同社は「エムスリーの目指すもの」として、「インターネットを活用し、健康で楽しく長生きする人を一人でも増やし、不必要な医療コストを一円でも減らす事」というミッションを掲げている。
コア・コンピタンスは、30万人以上(全医師の92%)の医師が登録するプラットフォーム「m3.com」。ミッションから落とし込まれたインターネットによるソリューション事業を、M&Aも活用しながら次々と開発、事業化している。進出国数は10、事業タイプ数は26、展開事業数(タイプ×国)は41(2018年度実績)で、これからも成長の余地は大きい。
エムスリーのビジネスモデルは秀逸であり、同時に企業のビジネスモデルのデザインにも大きなヒントを与えてくれている。ポイントは次の3点だ。
①ペルソナ(ユーザー像)は誰か。それをプラットフォームとして認識し、「人と人をつなぐ」をベースに顕在・潜在ニーズを発見する。BtoB事業においては、ペルソナの設定を「法人格」にすることがあるが、もう一歩掘り下げて「ヒト(個人)」にしてほしい。
②サービスをデジタルに限定して開発する。リアルをデジタルに置き換えることを優先すると、時間を浪費しがちである。最初からデジタルで完結するソリューションに限定して開発するという振り切りが必要だ。その上で、ソリューションサービスという事業の軸を増やしていく。
③進出するグローバルリージョン(国)のマーケットに適した事業を選ぶ。事業の横軸はエリア拡大だ。前述したエムスリーの展開事業数を確認いただきたい。「国(10カ国)×事業タイプ数(26事業)=260事業」になるはずが、「41事業」である。

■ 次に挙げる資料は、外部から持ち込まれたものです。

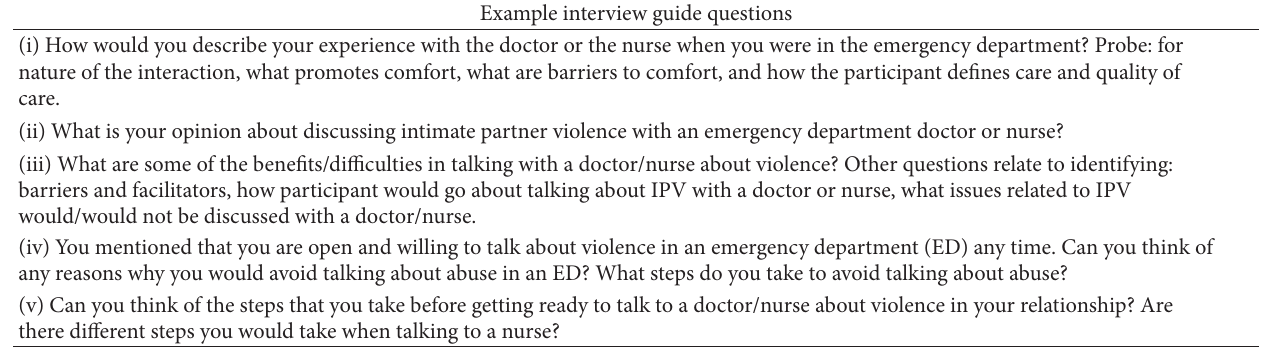
Example interview guide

すなわち、各国・地域のマーケットに適した事業に絞って海外へ進出しているのだ。タナベ経営は、これを「グローバルリージョン戦略」と呼んでいる。グローバルという地域はなく、米・ニューヨークも、英・ロンドンも、中・上海も、全てがリージョナルである。つまり、どの国にも適用できる「グローバル事業」は存在しないという前提に立ち、各エリアのマーケットに適した事業から入るやり方だ。しかも、同社のようにデジタルサービスであれば、リアルと比べて進出のハードルが格段に下がる。
このように、ペルソナのプラットフォーム化、デジタルソリューション(縦軸)とエリア(横軸)の拡大というビジネスモデルは、成長性を約束してくれると言えよう。